Diversity is a key topic of conversation in many industries these days. Corporately, the world is gradually understanding the inherent need for acceptance and respect for all individuals. An example of the current lack of diversity in UK engineering can be found in the percentage of female engineering professionals working in the sector. According to a Women’s Engineering Society 2017 statistics document, the UK has the lowest percentage of female engineering professionals in Europe (at less than 10%, while Latvia, Bulgaria and Cyprus lead with nearly 30%). With an obvious need for programmes that champion inclusion within UK engineering, it is worth taking time to celebrate companies that are taking positive steps forward.
BAE Systems is an award-winning global defence, aerospace and security company that strives to ensure diversity is a fundamental part of their company. As pioneers in the engineering sector, they were duly bestowed with the Semta Skills Award for Diversity in Engineering at the prestigious annual engineering and manufacturing sector awards ceremony in March 2019.
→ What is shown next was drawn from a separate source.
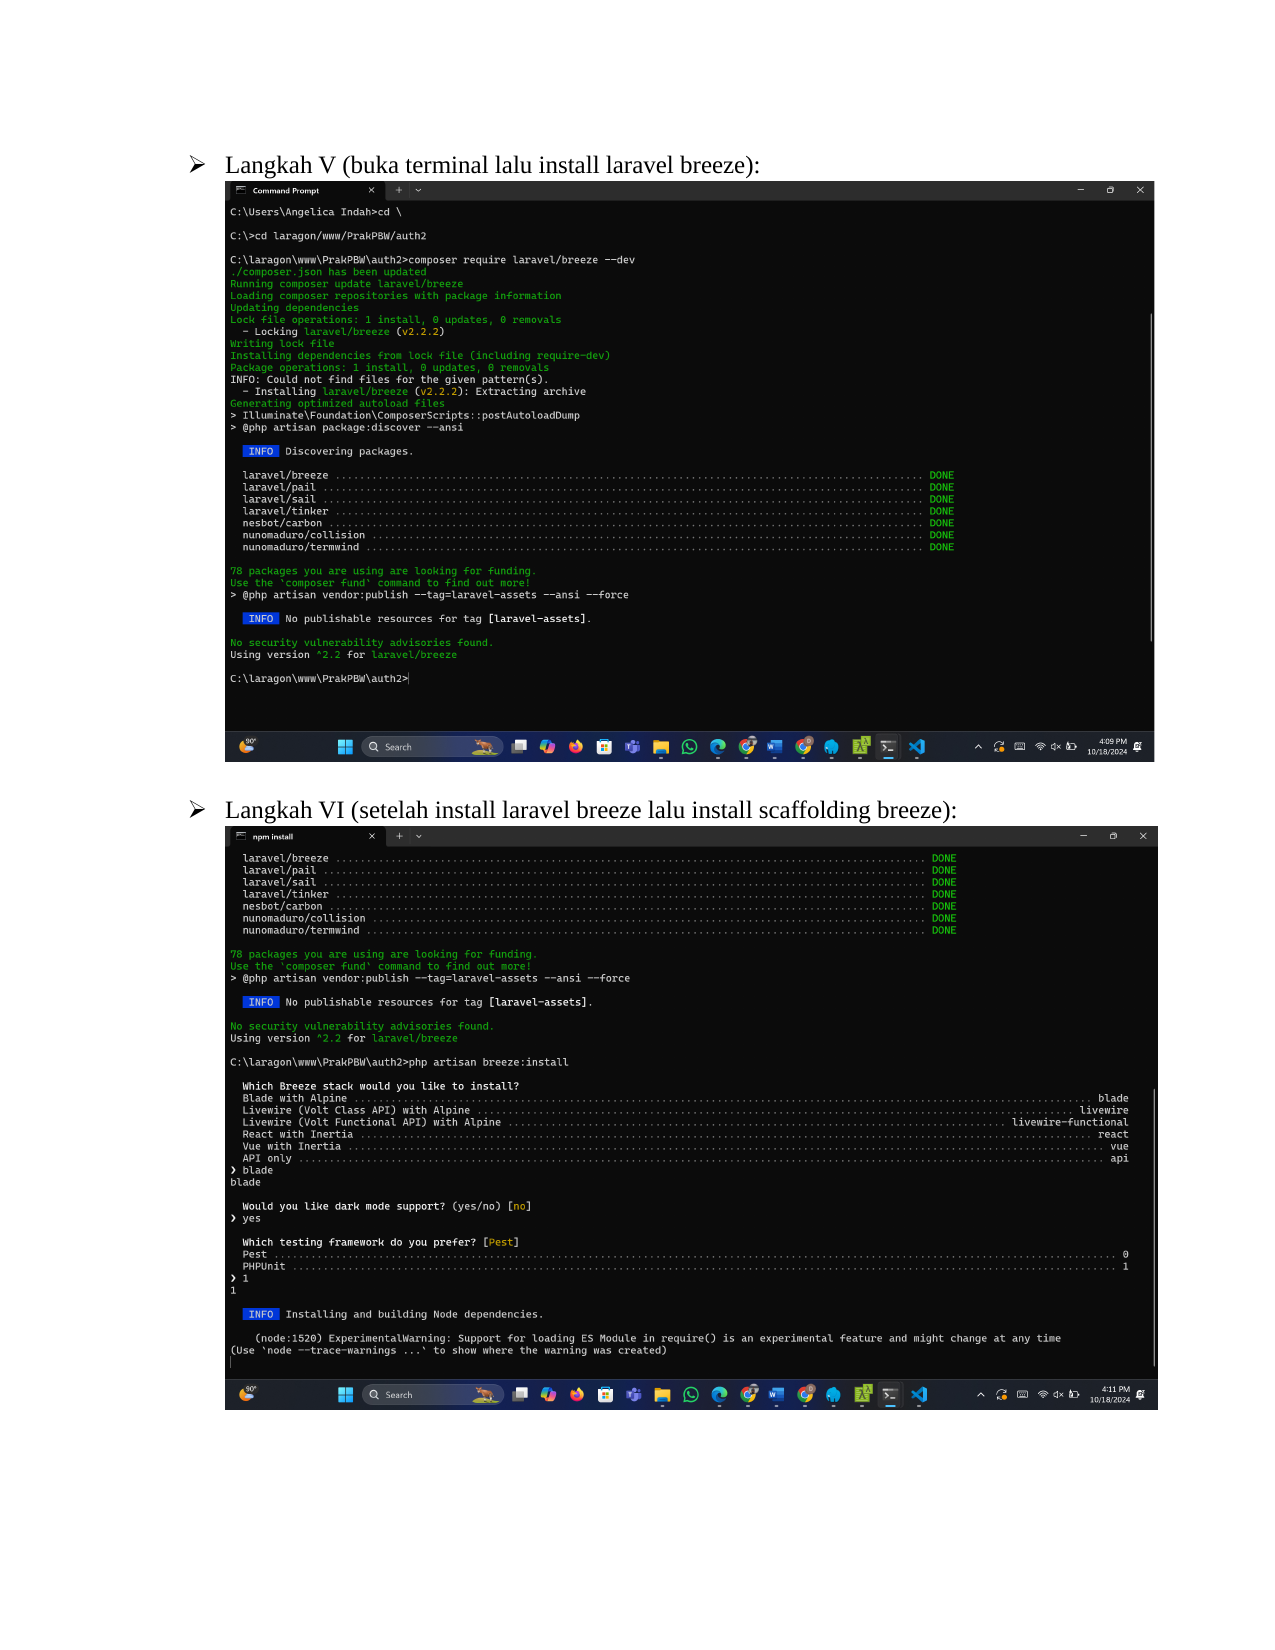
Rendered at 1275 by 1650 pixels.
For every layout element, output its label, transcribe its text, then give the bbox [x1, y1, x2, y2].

Clearly demonstrating a commitment to a more diverse workforce, BAE Systems is well regarded for the success of their cultural and outreach programmes. These programmes, now an integral part of the BAE Systems fabric have seen the business flourish. The outstanding increase in the proportion of female engineering apprentices at BAE Systems (5% 10 years ago to 30% today) is truly exceptional.
Natalie Sigona, Head of Diversity & Inclusion, BAE Systems, said: “We are delighted to be recognised for our commitment to growing a diverse workforce and creating an inclusive environment where everyone can achieve their best. It is important that we lead and inspire high performing teams and we are committed to creating a diverse workforce, which reflects the communities we work in.”
BAE Systems has also enjoyed extended success with their inclusion initiatives regarding their graduate programme. Graduates from Black, Asian and Minority Ethnic (BAME) communities now make up around 1 quarter of their intake.
It’s clear to see that the work to promote diversity and inclusion in the engineering sector is important to BAE Systems. Further to winning the Semta Skills Award, they have continued to develop and undertake programmes including a Schools Roadshow. As BAE Systems Chairman, Sir Roger Carr says: “Encouraging more female students to pursue careers in engineering is a key priority to meet our skills needs and create a more inclusive work environment”.
The company’s Schools Roadshow, run in partnership with the Royal Air Force and the Royal Navy, takes in over 420 schools per annum and has successfully engaged with 100,000 young people aged 9-11. The roadshow seeks to inspire and encourage female students to take up higher-level STEM subjects and pursue careers in engineering.
As founder members of Movement to Work (an initiative that inspires young people to change their lives through positive encounters with work) BAE Systems has also worked to promote inclusion and diversity in their apprenticeship programme. Work experience is now offered on a 50:50 basis for men/women and links between work experience and the BAE Systems apprenticeship pipeline have been further strengthened. 29% of their 2017 apprentice intake came from the most deprived wards in the country and 15% of this intake have a learning difficulty and/or disability supported by the company on an individual basis.
It’s clear that BAE Systems is passionate about diversity, hence their well-deserved win at the 2019 Semta Skills Awards. With a tireless approach to inclusion that has extended well beyond this year’s distinguished ceremony, there’s every chance the company may be amongst the winners at the 2020 Awards. Mark Donnelly, Head of Apprenticeships & Skills for BAE Systems extols the importance of the awards for the UK engineering sector: “It’s a really good experience to enter into the award categories. It helps you to reflect on what you’ve achieved as a company and it helps you to think about what more you could do.”